The four chosen projects reduce carbon emissions and restore nature’s delicate ecosystems. They include:

  • Coastal carbon removal – In order to keep global warming as close to 1.5C as possible, reduction of carbon dioxide emissions alone will not be sufficient. We must also remove carbon dioxide from the atmosphere. Project Vesta’s innovative deployment of coastal enhanced weathering has enormous potential for cheap, permanent carbon capture at a massive scale. Coastal Carbon Capture could remove more than a gigatonne (1 billion tonnes +) of CO2 from the atmosphere annually while locally reducing ocean acidity.
  • Plastic removal – Around 13 million tons of plastic a year end up in the oceans and floating plastic debris is currently the most common form of marine litter.
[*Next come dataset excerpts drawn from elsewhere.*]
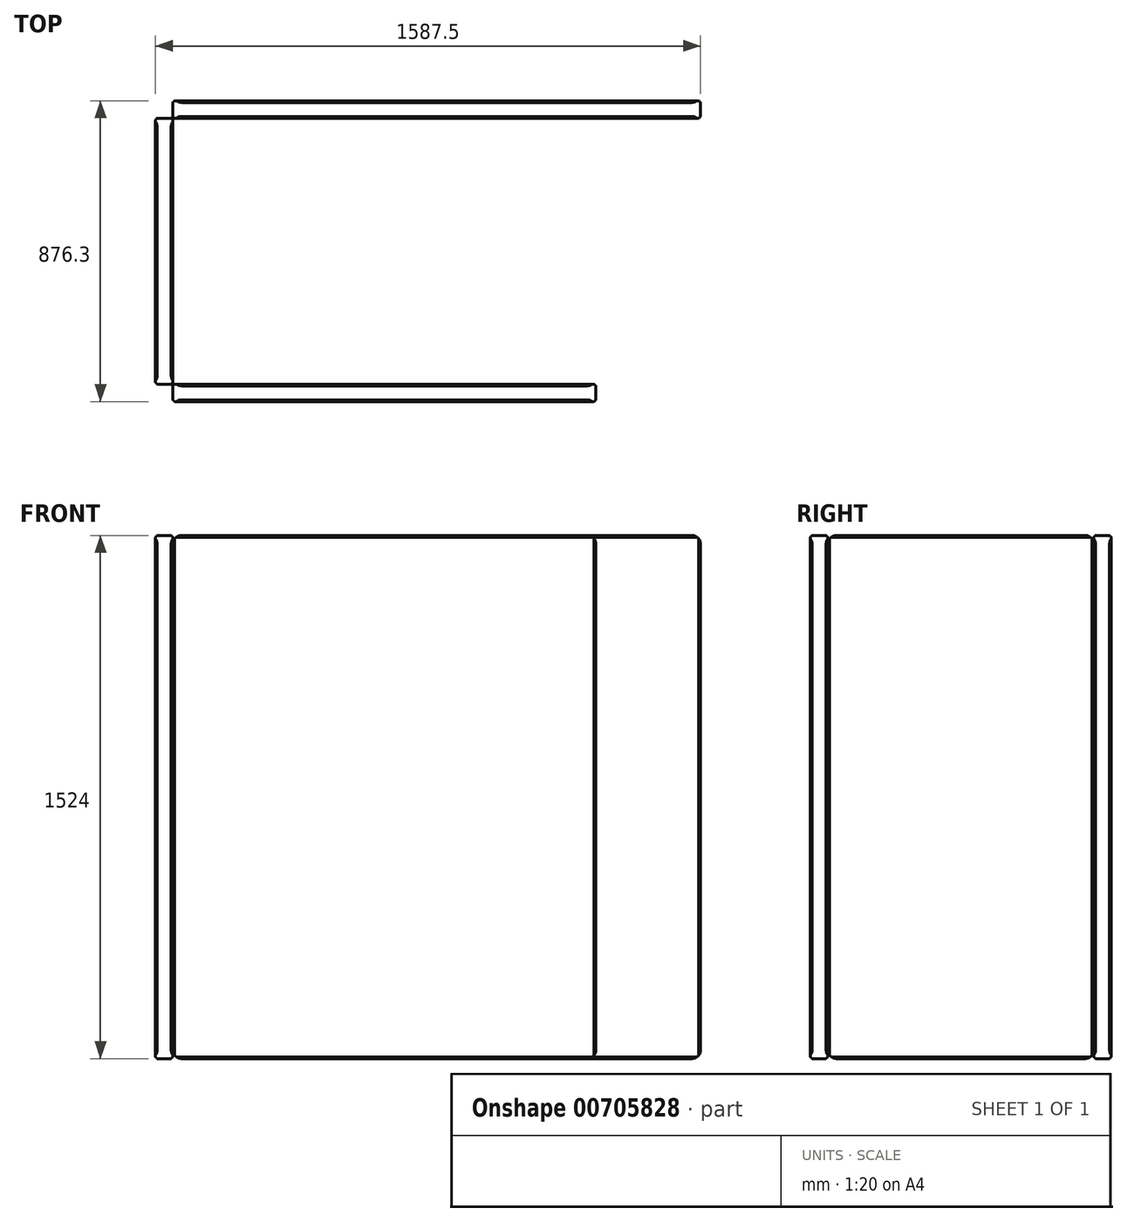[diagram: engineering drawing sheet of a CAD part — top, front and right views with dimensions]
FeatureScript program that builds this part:
annotation { "Feature Type Name" : "Feature", "Feature Type Description" : "" }
export const myFeature = defineFeature(function(context is Context, id is Id, definition is map)
    precondition{}
    {
        {
            var Q0;
            Q0=qCreatedBy(makeId("Top.planeOp"),FACE);
            var sketch = newSketch(context, id + "F0", { "sketchPlane" : qUnion([Q0])});
            skLineSegment(sketch, "E0.bottom", {"start": v(0, 0) * mm, "end": v(1231.9, 0) * mm});
            skLineSegment(sketch, "E0.top", {"start": v(0, 50.8) * mm, "end": v(1231.9, 50.8) * mm});
            skLineSegment(sketch, "E0.left", {"start": v(0, 0) * mm, "end": v(0, 50.8) * mm});
            skLineSegment(sketch, "E0.right", {"start": v(1231.9, 0) * mm, "end": v(1231.9, 50.8) * mm});
            skLineSegment(sketch, "E1.bottom", {"start": v(0, 50.8) * mm, "end": v(-50.8, 50.8) * mm});
            skLineSegment(sketch, "E1.top", {"start": v(0, 825.5) * mm, "end": v(-50.8, 825.5) * mm});
            skLineSegment(sketch, "E1.left", {"start": v(0, 50.8) * mm, "end": v(0, 825.5) * mm});
            skLineSegment(sketch, "E1.right", {"start": v(-50.8, 50.8) * mm, "end": v(-50.8, 825.5) * mm});
            skLineSegment(sketch, "E2.bottom", {"start": v(0, 825.5) * mm, "end": v(1536.7, 825.5) * mm});
            skLineSegment(sketch, "E2.top", {"start": v(0, 876.3) * mm, "end": v(1536.7, 876.3) * mm});
            skLineSegment(sketch, "E2.left", {"start": v(0, 825.5) * mm, "end": v(0, 876.3) * mm});
            skLineSegment(sketch, "E2.right", {"start": v(1536.7, 825.5) * mm, "end": v(1536.7, 876.3) * mm});
            skSolve(sketch);
        }
        {
            var Q0;
            Q0 = qSketchRegion(id + "F0", true);
            extrude(context, id + "F1", {"entities" : qUnion([Q0]), "depth" : 1524 * mm, "offsetDistance" : 25.4 * mm});
        }
        {
            var Q0;
            Q0=makeQuery(id+"F1.opExtrude","SWEPT_FACE",FACE,{"disambiguationData":[OSD([sQuery(id+"F0.wireOp",EDGE,"E0.bottom")])]});
            var Q1;
            Q1=makeQuery(id+"F1.opExtrude","SWEPT_FACE",FACE,{"disambiguationData":[OSD([sQuery(id+"F0.wireOp",EDGE,"E1.right")])]});
            var Q2;
            Q2=makeQuery(id+"F1.opExtrude","SWEPT_FACE",FACE,{"disambiguationData":[OSD([sQuery(id+"F0.wireOp",EDGE,"E1.left")])]});
            var Q3;
            Q3=makeQuery(id+"F1.opExtrude","SWEPT_FACE",FACE,{"disambiguationData":[OSD([sQuery(id+"F0.wireOp",EDGE,"E0.top")])]});
            var Q4;
            Q4=makeQuery(id+"F1.opExtrude","SWEPT_FACE",FACE,{"disambiguationData":[OSD([sQuery(id+"F0.wireOp",EDGE,"E2.bottom")])]});
            var Q5;
            Q5=makeQuery(id+"F1.opExtrude","SWEPT_FACE",FACE,{"disambiguationData":[OSD([sQuery(id+"F0.wireOp",EDGE,"E2.top")])]});
            chamfer(context, id + "F2", {"entities" : qUnion([Q0, Q1, Q2, Q3, Q4, Q5]), "width" : 5.08 * mm, "tangentPropagation" : true});
        }
        {
            var Q0;
            Q0=makeQuery(id+"F1.opExtrude","CAP_EDGE",EDGE,{"disambiguationData":[OSD([sQuery(id+"F0.wireOp",EDGE,"E0.right")])],"isStart":false});
            var Q1;
            Q1=makeQuery(id+"F1.opExtrude","CAP_EDGE",EDGE,{"disambiguationData":[OSD([sQuery(id+"F0.wireOp",EDGE,"E1.bottom")])],"isStart":false});
            var Q2;
            Q2=makeQuery(id+"F1.opExtrude","CAP_EDGE",EDGE,{"disambiguationData":[OSD([sQuery(id+"F0.wireOp",EDGE,"E0.left")])],"isStart":false});
            var Q3;
            Q3=makeQuery(id+"F1.opExtrude","CAP_EDGE",EDGE,{"disambiguationData":[OSD([sQuery(id+"F0.wireOp",EDGE,"E1.top")])],"isStart":false});
            var Q4;
            Q4=makeQuery(id+"F1.opExtrude","CAP_EDGE",EDGE,{"disambiguationData":[OSD([sQuery(id+"F0.wireOp",EDGE,"E0.right")])],"isStart":true});
            var Q5;
            Q5=makeQuery(id+"F1.opExtrude","CAP_EDGE",EDGE,{"disambiguationData":[OSD([sQuery(id+"F0.wireOp",EDGE,"E0.left")])],"isStart":true});
            var Q6;
            Q6=makeQuery(id+"F1.opExtrude","CAP_EDGE",EDGE,{"disambiguationData":[OSD([sQuery(id+"F0.wireOp",EDGE,"E1.bottom")])],"isStart":true});
            var Q7;
            Q7=makeQuery(id+"F1.opExtrude","CAP_EDGE",EDGE,{"disambiguationData":[OSD([sQuery(id+"F0.wireOp",EDGE,"E1.top")])],"isStart":true});
            var Q8;
            Q8=makeQuery(id+"F1.opExtrude","CAP_EDGE",EDGE,{"disambiguationData":[OSD([sQuery(id+"F0.wireOp",EDGE,"E2.left")])],"isStart":false});
            var Q9;
            Q9=makeQuery(id+"F1.opExtrude","CAP_EDGE",EDGE,{"disambiguationData":[OSD([sQuery(id+"F0.wireOp",EDGE,"E2.right")])],"isStart":false});
            var Q10;
            Q10=makeQuery(id+"F1.opExtrude","CAP_EDGE",EDGE,{"disambiguationData":[OSD([sQuery(id+"F0.wireOp",EDGE,"E2.left")])],"isStart":true});
            var Q11;
            Q11=makeQuery(id+"F1.opExtrude","CAP_EDGE",EDGE,{"disambiguationData":[OSD([sQuery(id+"F0.wireOp",EDGE,"E2.right")])],"isStart":true});
            fillet(context, id + "F3", {"entities" : qUnion([Q0, Q1, Q2, Q3, Q4, Q5, Q6, Q7, Q8, Q9, Q10, Q11]), "radius" : 25.4 * mm, "tangentPropagation" : true, "allowEdgeOverflow" : false});
        }
    });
Funding will help clear the world of plastic waste, making plastic collection and recycling profitable for some of the most marginalised and impoverished people in the world, creating jobs and preventing plastic from entering our rivers and oceans. Verification is at the core of this project, so we can be confident that any funding genuinely does lead to plastic being picked and recycled. The Empower Platform enables tracking of the volume, type and photo evidence of the plastic waste, using blockchain technology which means the data cannot be altered.
  • Turtle protection – Six out of seven species of sea turtles are either threatened or endangered. This project provides grant funding to the organisations working on small budgets to protect the beaches where turtles lay their eggs. Healthy oceans need sea turtles, a “keystone species”, which means they are an important part of their environment and influence other species around them. If a keystone species is removed from a habitat, the natural order can be disrupted, which impacts other wildlife and fauna in different ways.
  • Coral protection – Coral reefs are globally declining and their valuable ecosystems are being lost. Artificial reefs could compensate for the loss and create ecological habitats, but most are expensive and take considerable time to regenerate degraded reefs. This project uses mineral accretion technology (MAT) which uses seawater electrolysis to precipitate minerals onto steel structures. Coral reefs protect coastal areas by reducing the power of waves hitting the coast and provide a crucial source of income for millions of people.

Under its broader sustainability strategy, Ocean already commits two per cent of its reported revenue in advertising space to charities, non-profits and organisations that are working to reverse climate change and repair the planet. Twelve national and international organisations are currently benefiting under the Drops in the Ocean programme.

Where possible, Ocean locations across the Group have been turned into wildlife corridors through the planting and maintenance of urban meadows, bee and butterfly hotels. Ocean is a member of Ad Net Zero.

In terms of energy consumption, the UK’s OOH sector accounts for less than 0.04% of the UK’s total energy usage (source: BEIS Report 2020). Digital out of home (DOOH) displays represent just 0.03% of the UK’s 100 million digital screens (source: The Drum).